EXCERPT TO READ:

-- -- --

I have come back to Pathfinder after playing some other systems for the past few years. Now that I have DM'd the first playtest adventure, I am beginning to remember some of the things I was hoping might be changed by PF2, particularly in regards to movement on the grid and AoE effects.
PF2 continues to treat diagonal movment as 5 foot for the first square, 10 feet for the second square. In other systems, I've seen diagonal just simply be 5 foot for each square. Some would argue that "the other system" is less realistic which may or may not be true.
I susepct one of the reasons PF2 keeps this system is to make area of effects work on a grid. PF2's bursts and cones (and even aura's to some extent) rely on diagonals working the way they do. If the current system is not used, it creates some weird AoE templates.

-- -- --

GIVEN RECORDS:
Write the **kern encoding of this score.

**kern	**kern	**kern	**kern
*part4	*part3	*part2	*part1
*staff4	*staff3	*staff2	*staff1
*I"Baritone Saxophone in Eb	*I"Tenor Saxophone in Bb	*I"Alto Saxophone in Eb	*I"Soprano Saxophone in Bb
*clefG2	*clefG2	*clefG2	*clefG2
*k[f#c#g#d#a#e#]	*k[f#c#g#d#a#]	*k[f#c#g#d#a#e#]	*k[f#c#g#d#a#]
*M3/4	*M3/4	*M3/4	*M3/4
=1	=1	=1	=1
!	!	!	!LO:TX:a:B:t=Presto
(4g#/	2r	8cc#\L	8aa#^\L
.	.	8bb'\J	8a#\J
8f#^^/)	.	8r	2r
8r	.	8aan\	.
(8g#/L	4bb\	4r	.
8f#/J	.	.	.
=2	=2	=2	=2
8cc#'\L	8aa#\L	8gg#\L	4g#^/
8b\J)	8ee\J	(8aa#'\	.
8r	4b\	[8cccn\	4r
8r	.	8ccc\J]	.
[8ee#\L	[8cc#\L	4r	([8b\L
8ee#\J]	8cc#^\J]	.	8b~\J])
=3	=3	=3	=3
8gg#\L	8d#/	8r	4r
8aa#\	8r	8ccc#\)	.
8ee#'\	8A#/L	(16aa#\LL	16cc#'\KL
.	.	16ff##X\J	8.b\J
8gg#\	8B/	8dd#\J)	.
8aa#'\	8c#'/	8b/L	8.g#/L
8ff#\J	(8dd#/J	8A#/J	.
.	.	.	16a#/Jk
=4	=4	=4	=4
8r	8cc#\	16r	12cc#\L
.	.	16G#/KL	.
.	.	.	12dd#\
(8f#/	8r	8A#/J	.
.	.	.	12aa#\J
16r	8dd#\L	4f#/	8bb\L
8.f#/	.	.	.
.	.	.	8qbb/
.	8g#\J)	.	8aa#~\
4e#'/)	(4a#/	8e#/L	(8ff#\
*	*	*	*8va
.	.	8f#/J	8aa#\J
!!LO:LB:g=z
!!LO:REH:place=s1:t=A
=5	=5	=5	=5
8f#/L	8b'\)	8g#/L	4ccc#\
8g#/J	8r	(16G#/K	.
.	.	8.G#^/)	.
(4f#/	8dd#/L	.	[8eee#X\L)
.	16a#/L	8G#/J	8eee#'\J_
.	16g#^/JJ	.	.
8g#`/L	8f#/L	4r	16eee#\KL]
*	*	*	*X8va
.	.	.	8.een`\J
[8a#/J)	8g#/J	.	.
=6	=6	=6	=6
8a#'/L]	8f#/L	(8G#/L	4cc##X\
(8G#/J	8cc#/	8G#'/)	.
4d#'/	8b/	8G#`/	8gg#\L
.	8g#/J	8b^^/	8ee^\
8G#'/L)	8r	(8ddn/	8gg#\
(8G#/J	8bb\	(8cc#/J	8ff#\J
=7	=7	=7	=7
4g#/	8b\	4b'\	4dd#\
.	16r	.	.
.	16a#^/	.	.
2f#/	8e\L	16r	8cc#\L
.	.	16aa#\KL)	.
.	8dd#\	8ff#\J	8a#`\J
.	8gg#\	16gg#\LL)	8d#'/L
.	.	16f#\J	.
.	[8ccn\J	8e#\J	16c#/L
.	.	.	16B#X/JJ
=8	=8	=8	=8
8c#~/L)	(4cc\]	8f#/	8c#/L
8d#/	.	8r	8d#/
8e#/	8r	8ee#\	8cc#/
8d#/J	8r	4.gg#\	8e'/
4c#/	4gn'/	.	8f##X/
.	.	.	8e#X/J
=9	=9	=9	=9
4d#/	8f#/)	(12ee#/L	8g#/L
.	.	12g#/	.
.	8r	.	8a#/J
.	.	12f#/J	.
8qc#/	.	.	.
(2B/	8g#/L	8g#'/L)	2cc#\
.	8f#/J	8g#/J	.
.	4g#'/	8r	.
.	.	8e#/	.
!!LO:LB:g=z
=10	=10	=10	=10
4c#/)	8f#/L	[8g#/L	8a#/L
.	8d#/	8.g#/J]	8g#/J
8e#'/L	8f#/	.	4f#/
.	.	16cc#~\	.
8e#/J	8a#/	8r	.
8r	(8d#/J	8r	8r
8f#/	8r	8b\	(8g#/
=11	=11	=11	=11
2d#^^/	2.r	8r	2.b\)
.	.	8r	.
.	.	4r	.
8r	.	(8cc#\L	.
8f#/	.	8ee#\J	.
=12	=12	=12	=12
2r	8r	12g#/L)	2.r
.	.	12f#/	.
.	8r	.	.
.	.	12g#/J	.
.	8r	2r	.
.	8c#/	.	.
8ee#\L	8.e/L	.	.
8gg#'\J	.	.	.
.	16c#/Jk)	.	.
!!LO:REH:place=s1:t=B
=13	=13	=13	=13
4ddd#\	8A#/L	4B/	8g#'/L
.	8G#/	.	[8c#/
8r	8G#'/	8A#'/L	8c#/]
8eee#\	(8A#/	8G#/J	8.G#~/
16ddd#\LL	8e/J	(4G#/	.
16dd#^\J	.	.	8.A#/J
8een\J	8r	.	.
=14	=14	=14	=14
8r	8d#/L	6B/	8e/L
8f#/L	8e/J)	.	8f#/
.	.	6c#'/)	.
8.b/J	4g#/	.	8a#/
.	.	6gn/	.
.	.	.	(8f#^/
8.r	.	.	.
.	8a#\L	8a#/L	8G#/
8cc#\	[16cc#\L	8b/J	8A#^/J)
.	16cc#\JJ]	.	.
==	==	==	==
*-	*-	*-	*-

-- -- --

ACTIONS TO TAKE:
1) In the forum post about PF2 grid movement, how does PF2 count diagonal movement?
2) Rewrite the forum post about PF2 grid movement from "I susepct one" up to and including "weird AoE templates.", replacing "grid" with "battle map".
3) Extend the forum post about PF2 grid movement by writing what comes after its final sentence.

PER-TASK ANSWERS:
1) It counts 5 feet for the first diagonal square and 10 feet for the second.

2)
I susepct one of the reasons PF2 keeps this system is to make area of effects work on a battle map. PF2's bursts and cones (and even aura's to some extent) rely on diagonals working the way they do. If the current system is not used, it creates some weird AoE templates.

3)
However, in the system where diagonal movement is always 5 feet, AoEs have been altered, and I think work just fine (though it may lack some of the visuals we imagine). For example, a 15 foot cone in PF2 is converted to a 3x3 square (or cube). A 30 foot cone breath weapon becomes a 6x6 square (or cube).
My question is this: Does the simplicity of square or cube AoEs, and by extention, changing diagonal movement to only 5 feet per square, an improvment in the game or this is something that players want to keep as is.
I'm hoping this thread can serve as a feedback to the devs for consideration.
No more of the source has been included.